"Si je ne le rapporte pas, je le réutiliserai" : grâce à des initiatives individuelles, la consigne revient en France pour éviter la production de déchets

La consigne a disparu dans l'Hexagone il y a 30 ans mais elle revient peu à peu dans nos supermarchés et ne concerne plus seulement l'alimentation. 

Article rédigé par
Sophie Auvigne - franceinfo
Radio France
Publié Mis à jour
Temps de lecture : 2 min.
Illustration d'une consigne de bouteilles en verre. (DAREK SZUSTER / MAXPPP)

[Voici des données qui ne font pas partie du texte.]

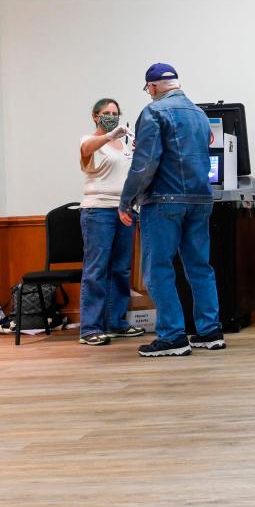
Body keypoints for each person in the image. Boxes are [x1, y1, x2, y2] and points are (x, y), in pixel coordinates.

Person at [119, 63, 224, 356]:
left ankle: (172, 336)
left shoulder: (153, 112)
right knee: (199, 266)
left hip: (164, 200)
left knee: (158, 269)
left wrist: (126, 199)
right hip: (201, 200)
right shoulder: (201, 115)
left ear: (152, 86)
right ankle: (209, 332)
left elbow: (145, 164)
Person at [77, 98, 146, 346]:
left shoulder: (124, 143)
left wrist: (140, 151)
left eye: (115, 113)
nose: (111, 116)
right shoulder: (90, 140)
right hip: (98, 211)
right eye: (106, 113)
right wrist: (109, 136)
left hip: (125, 210)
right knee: (97, 269)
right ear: (95, 116)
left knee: (121, 269)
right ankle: (90, 328)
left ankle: (116, 323)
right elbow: (87, 151)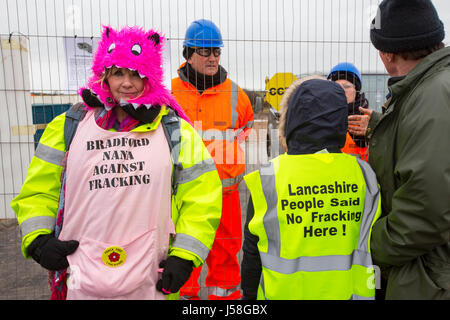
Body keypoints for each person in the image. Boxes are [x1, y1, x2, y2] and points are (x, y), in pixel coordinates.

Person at [10, 25, 222, 300]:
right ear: (104, 75)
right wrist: (39, 239)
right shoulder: (68, 127)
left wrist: (184, 255)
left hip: (150, 278)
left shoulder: (174, 130)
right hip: (80, 278)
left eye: (137, 74)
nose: (127, 83)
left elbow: (201, 197)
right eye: (118, 73)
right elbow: (39, 191)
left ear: (150, 77)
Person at [241, 76, 381, 300]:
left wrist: (248, 295)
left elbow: (252, 251)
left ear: (293, 118)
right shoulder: (364, 174)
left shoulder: (268, 177)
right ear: (340, 119)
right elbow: (376, 244)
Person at [367, 0, 450, 299]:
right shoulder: (432, 87)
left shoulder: (431, 98)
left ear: (388, 53)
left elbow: (424, 215)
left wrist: (367, 243)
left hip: (431, 276)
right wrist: (377, 125)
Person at [171, 19, 254, 300]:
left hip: (225, 194)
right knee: (183, 255)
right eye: (205, 52)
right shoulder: (169, 94)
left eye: (216, 51)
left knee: (227, 258)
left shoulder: (236, 94)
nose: (212, 58)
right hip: (183, 195)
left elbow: (245, 129)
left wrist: (227, 160)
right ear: (188, 54)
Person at [327, 62, 369, 160]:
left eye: (347, 87)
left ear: (356, 90)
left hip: (361, 172)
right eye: (336, 86)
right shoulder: (321, 116)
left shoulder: (367, 118)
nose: (341, 90)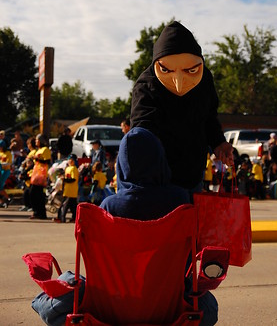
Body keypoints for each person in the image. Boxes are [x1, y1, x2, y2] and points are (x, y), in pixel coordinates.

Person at [101, 127, 218, 325]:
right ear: (159, 159)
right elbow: (190, 256)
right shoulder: (179, 200)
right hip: (171, 305)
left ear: (121, 164)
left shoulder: (109, 207)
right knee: (209, 307)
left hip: (117, 306)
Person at [130, 21, 233, 196]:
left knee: (190, 221)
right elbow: (142, 132)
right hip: (159, 179)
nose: (179, 84)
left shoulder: (205, 79)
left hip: (193, 173)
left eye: (190, 71)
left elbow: (208, 117)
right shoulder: (146, 85)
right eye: (167, 71)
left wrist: (218, 143)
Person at [29, 134, 51, 220]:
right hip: (36, 172)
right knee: (35, 193)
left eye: (37, 140)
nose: (36, 141)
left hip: (41, 174)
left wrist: (37, 159)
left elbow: (47, 161)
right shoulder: (38, 150)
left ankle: (40, 213)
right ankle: (38, 212)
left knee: (36, 193)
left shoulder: (45, 150)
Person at [56, 154, 79, 223]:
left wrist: (65, 179)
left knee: (64, 205)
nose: (70, 161)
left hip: (71, 190)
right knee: (73, 206)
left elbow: (73, 179)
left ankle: (61, 218)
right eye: (69, 159)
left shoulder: (74, 169)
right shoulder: (68, 168)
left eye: (72, 160)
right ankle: (75, 217)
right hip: (67, 190)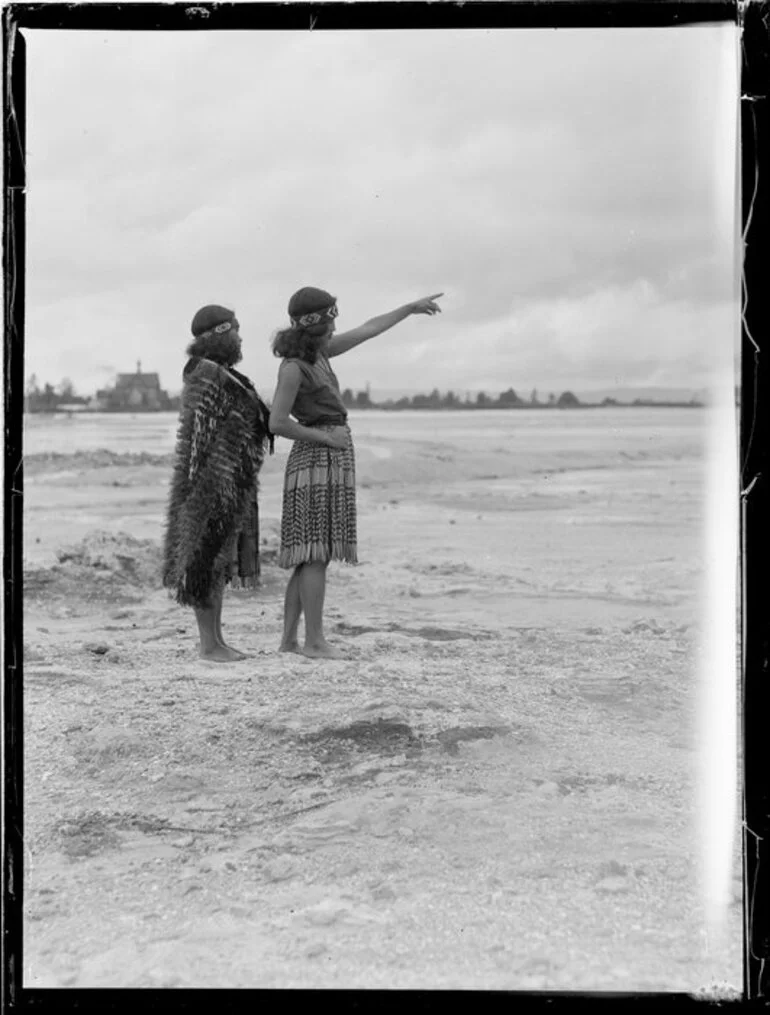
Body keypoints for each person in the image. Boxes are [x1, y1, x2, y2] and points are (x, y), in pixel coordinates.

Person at [269, 286, 443, 659]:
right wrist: (326, 439)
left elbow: (369, 329)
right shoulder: (293, 368)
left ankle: (289, 642)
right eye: (331, 320)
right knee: (316, 553)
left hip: (324, 455)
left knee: (309, 554)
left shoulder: (318, 353)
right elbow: (277, 422)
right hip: (317, 458)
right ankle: (314, 642)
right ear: (314, 324)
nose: (335, 327)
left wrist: (408, 308)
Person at [162, 305, 273, 662]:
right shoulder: (205, 374)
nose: (240, 337)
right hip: (210, 480)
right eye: (236, 330)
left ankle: (217, 640)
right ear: (219, 334)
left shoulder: (223, 373)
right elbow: (202, 432)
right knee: (205, 560)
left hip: (231, 478)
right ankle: (209, 645)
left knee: (220, 561)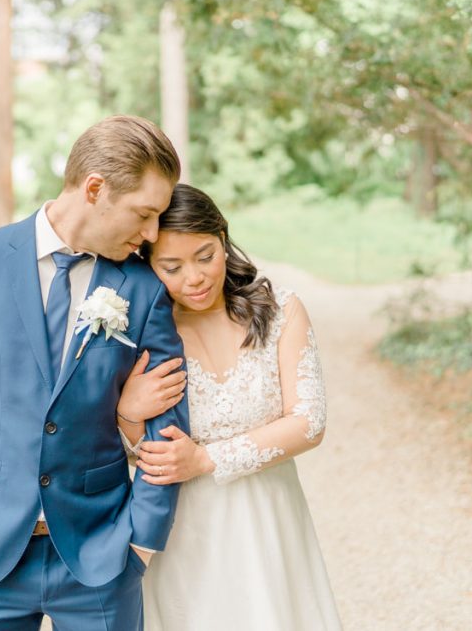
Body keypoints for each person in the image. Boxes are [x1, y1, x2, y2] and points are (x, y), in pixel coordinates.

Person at [0, 115, 190, 630]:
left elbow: (167, 428)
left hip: (101, 555)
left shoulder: (143, 287)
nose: (152, 233)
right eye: (144, 214)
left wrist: (141, 542)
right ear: (95, 189)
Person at [117, 183, 344, 630]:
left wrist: (205, 459)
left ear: (223, 239)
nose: (195, 278)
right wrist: (128, 412)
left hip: (270, 517)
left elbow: (309, 422)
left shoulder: (280, 311)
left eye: (205, 256)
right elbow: (138, 453)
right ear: (148, 264)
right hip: (185, 529)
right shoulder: (142, 335)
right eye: (172, 267)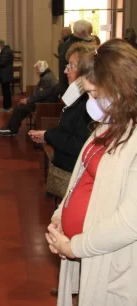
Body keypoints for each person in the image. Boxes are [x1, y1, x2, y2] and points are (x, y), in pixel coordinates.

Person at [46, 39, 137, 306]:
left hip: (116, 264)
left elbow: (129, 222)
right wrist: (60, 217)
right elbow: (81, 178)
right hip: (89, 251)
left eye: (94, 95)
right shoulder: (109, 124)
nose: (90, 103)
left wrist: (74, 246)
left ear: (119, 88)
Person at [28, 43, 94, 173]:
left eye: (71, 65)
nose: (65, 71)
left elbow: (78, 145)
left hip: (75, 170)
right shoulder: (77, 95)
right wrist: (47, 134)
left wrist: (49, 135)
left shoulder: (89, 103)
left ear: (86, 68)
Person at [0, 60, 59, 137]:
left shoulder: (47, 78)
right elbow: (40, 94)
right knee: (21, 105)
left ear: (42, 69)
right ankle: (9, 127)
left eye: (37, 70)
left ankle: (11, 129)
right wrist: (28, 99)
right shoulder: (48, 75)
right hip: (43, 102)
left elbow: (40, 95)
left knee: (20, 106)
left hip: (44, 105)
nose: (36, 72)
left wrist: (28, 100)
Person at [59, 20, 93, 95]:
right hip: (76, 89)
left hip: (68, 88)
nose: (91, 36)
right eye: (90, 33)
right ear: (85, 33)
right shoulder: (80, 49)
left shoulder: (66, 43)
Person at [0, 39, 14, 113]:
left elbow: (2, 63)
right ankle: (7, 107)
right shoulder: (5, 51)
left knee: (6, 92)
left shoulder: (6, 51)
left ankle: (7, 107)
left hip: (6, 74)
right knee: (5, 91)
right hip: (4, 74)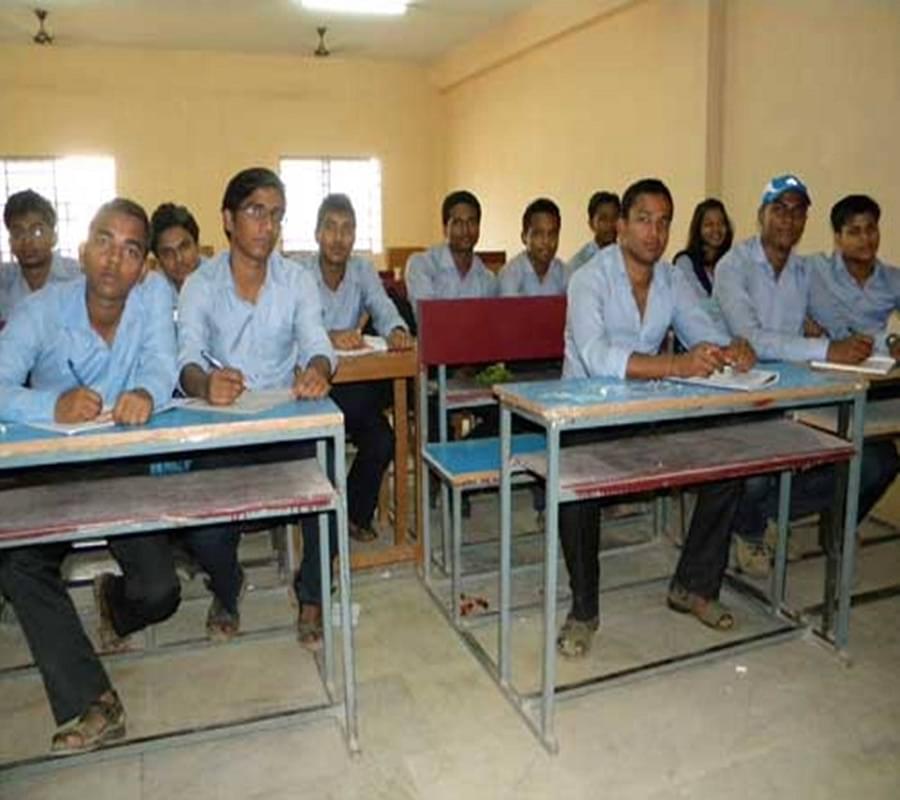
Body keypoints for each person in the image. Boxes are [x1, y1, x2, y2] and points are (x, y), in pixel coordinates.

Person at [0, 198, 180, 754]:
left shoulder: (152, 299)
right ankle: (92, 700)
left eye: (130, 250)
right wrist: (50, 406)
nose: (113, 259)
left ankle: (112, 603)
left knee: (161, 592)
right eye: (104, 241)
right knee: (19, 562)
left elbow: (162, 364)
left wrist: (146, 391)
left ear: (143, 266)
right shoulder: (40, 310)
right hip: (48, 462)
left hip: (117, 461)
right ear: (81, 250)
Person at [558, 178, 756, 658]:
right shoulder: (589, 278)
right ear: (621, 227)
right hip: (586, 411)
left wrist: (731, 349)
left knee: (727, 455)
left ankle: (693, 585)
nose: (655, 232)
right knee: (574, 480)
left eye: (664, 222)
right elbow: (596, 355)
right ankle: (583, 611)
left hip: (648, 406)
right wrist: (676, 365)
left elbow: (701, 329)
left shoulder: (671, 279)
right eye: (644, 220)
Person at [177, 167, 335, 646]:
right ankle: (227, 587)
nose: (268, 226)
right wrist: (205, 384)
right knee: (203, 529)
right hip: (224, 426)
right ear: (228, 219)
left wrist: (318, 370)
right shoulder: (200, 285)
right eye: (255, 212)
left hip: (285, 420)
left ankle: (312, 595)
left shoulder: (297, 280)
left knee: (330, 488)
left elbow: (318, 344)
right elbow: (186, 359)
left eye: (277, 215)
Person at [714, 175, 898, 577]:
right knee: (758, 473)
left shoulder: (803, 271)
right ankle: (748, 528)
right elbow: (753, 339)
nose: (788, 219)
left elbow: (841, 326)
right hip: (736, 396)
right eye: (779, 209)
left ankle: (770, 515)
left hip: (796, 396)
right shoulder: (734, 266)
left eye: (798, 211)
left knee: (876, 460)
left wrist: (884, 346)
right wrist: (827, 348)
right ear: (761, 215)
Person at [304, 193, 412, 542]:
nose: (339, 238)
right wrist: (328, 337)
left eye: (347, 229)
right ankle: (321, 527)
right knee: (326, 447)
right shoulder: (298, 273)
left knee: (383, 439)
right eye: (330, 228)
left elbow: (382, 305)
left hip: (351, 381)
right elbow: (291, 328)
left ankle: (351, 515)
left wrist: (396, 330)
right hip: (311, 384)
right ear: (317, 233)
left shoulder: (362, 270)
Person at [808, 194, 900, 358]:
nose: (865, 239)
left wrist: (893, 342)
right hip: (822, 363)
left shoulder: (894, 280)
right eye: (854, 232)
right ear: (838, 238)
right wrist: (803, 321)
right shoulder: (816, 270)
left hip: (875, 364)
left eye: (871, 229)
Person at [405, 190, 498, 314]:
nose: (465, 230)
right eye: (457, 223)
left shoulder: (487, 279)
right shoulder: (422, 265)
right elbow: (429, 318)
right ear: (445, 229)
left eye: (471, 222)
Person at [1, 189, 81, 324]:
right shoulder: (4, 282)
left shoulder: (78, 279)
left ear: (54, 237)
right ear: (10, 242)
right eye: (18, 233)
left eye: (37, 232)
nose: (27, 241)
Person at [499, 197, 567, 297]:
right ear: (524, 237)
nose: (546, 241)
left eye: (552, 234)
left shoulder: (565, 273)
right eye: (538, 234)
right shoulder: (510, 274)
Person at [672, 198, 734, 301]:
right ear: (698, 228)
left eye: (721, 223)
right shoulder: (685, 262)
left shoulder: (732, 263)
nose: (716, 229)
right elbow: (696, 302)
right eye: (709, 224)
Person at [149, 202, 203, 311]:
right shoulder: (151, 294)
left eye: (184, 247)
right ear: (158, 261)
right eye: (168, 253)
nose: (179, 259)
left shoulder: (222, 283)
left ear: (197, 246)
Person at [566, 190, 620, 274]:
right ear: (591, 224)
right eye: (603, 219)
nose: (610, 224)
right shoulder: (579, 264)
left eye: (615, 217)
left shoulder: (628, 257)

La consigne a failli revenir en France officiellement mais finalement la loi n’a pas été votée. Ce vieux concept est tout de même de retour par la petite porte grâce à de nombreuses initiatives individuelles. À partir de midi, le bar à salades s'un supermarché Franprix, au bout de la rue Saint-Dominique à Paris, est très fréquenté. Les clients ont le choix avec un emballage classique en carton et un couvercle en plastique ou, plus original, un pot en verre consigné 2 euros. "C’est une très bonne idée car ça permet de réduire les déchets, c’est plus une habitude à prendre qu’une contrainte", explique un client. "J’ai pris un emballage réutilisable sous forme de consigne, j’ai tout de suite était séduit, s’enthousiasme un autre client. En tout cas je le réutiliserai, si je ne le rapporte pas."

Une pratique oubliée

Mais cette consigne ne convainc pas tout le monde. "J’ai pris le pot en carton parce laver la vaisselle c’est du détergent, de l’eau et de l’énergie. Pas sûr que ce soit plus écologique", argumente une cliente. La consigne a disparu en France il y a 30 ans alors ce n’est plus dans la culture. "Il y a peu de clients qui comprennent et adhèrent au premier abord, explique Laura Piresse, directrice de la responsabilité sociale chez Franprix. En revanche, il y a une grande fidélisation de ceux qui ont testé une première fois."
 
On jette chaque année plus de 300 millions de barquettes plastiques. Un chiffre insupportable pour Lucas Graffan, co-fondateur de Greengo. Cette start-up propose aux restaurants et aux commerces un système de consigne clé en main : "L’épidémie a fait exploser la vente à emporter donc il y a un vrai enjeu, indique-t-il. On a des solutions pour éviter d’avoir des emballages qui finissent dans la nature. La consigne est l’une des meilleures solutions pour ça. Notre rêve est de se dire que demain tous les emballages pourront être réutilisés avec zéro déchets."

Des collants transformés en chouchous

La consigne sort même du secteur alimentaire. "Il y a environ 7 000 tonnes de collants qui sont jetés par an juste en France. Pour nous, c’est l’emblème de la mode jetable", explique Matthieu Jungfer. Avec la marque de vêtements qu’il a co-fondée, l'Atelier Unes, le jeune chef d’entreprise vient de lancer des collants 2 euros plus chers mais il suffit de les renvoyer pour être remboursés. "Au début, on n’est pas très content parce que l'on paye un surplus. Du coup, on se dit j’ai envie de me faire rembourser ce surplus à un moment donné, explique Matthieu Junfger. Je pense que c’est un système assez vertueux qui amène, au fur-à-mesure, la personne à penser au recyclage." Chaque collant consigné sera transformé en une cinquantaine de chouchous pour vivre une deuxième vie.